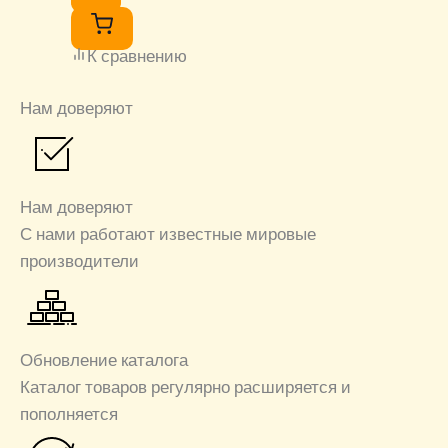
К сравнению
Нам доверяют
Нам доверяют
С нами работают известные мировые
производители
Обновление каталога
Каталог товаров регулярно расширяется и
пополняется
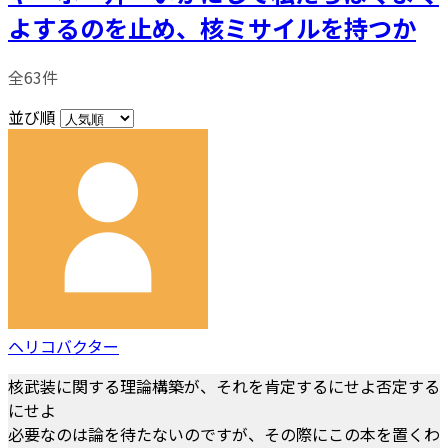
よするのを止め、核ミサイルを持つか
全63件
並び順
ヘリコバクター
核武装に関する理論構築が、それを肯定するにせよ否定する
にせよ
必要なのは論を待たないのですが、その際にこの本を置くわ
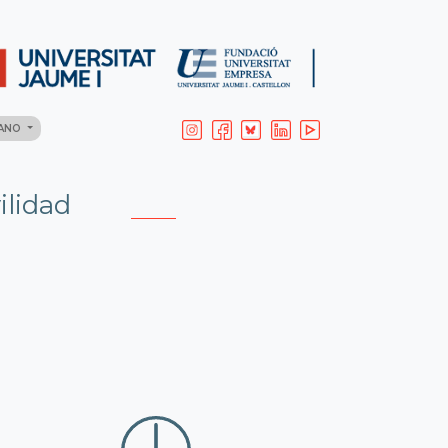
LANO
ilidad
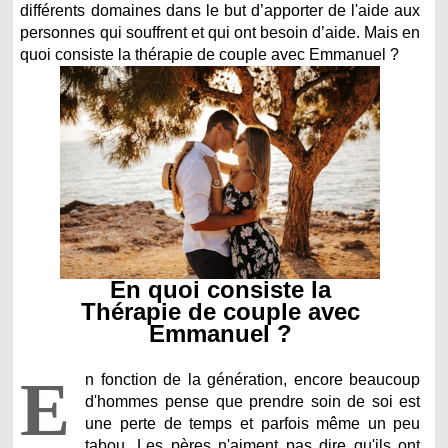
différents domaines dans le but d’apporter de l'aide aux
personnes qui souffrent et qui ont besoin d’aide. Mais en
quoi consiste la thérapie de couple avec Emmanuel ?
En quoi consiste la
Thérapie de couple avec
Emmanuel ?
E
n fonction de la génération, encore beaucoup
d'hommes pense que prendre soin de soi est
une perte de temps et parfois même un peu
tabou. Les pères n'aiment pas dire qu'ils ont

━━━━━━━━━━

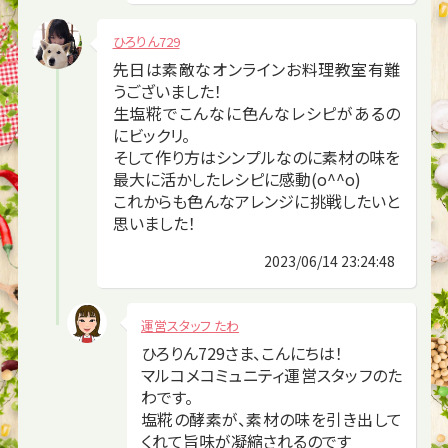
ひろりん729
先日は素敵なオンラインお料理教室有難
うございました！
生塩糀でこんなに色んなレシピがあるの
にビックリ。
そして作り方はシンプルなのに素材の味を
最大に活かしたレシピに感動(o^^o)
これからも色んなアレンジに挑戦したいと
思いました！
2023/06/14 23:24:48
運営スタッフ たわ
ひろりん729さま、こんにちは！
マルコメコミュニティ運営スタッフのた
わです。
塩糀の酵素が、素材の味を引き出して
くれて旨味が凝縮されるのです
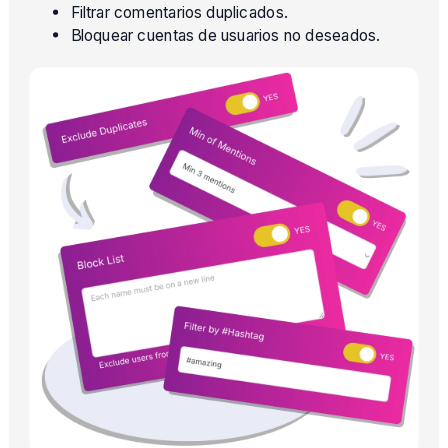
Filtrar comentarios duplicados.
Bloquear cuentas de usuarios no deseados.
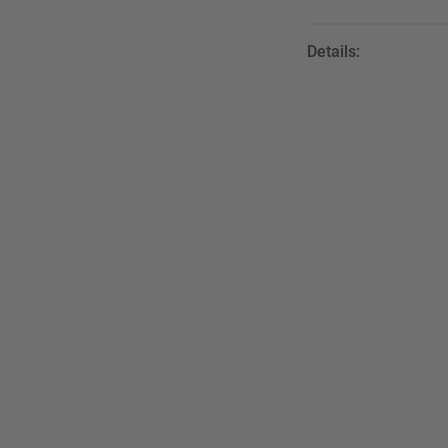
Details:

━━━━━━━━━━

# What is needed:
Pick out each line in the items above that contains the word "quoi" and copy it.

# Exercise output:
quoi consiste la thérapie de couple avec Emmanuel ?
En quoi consiste la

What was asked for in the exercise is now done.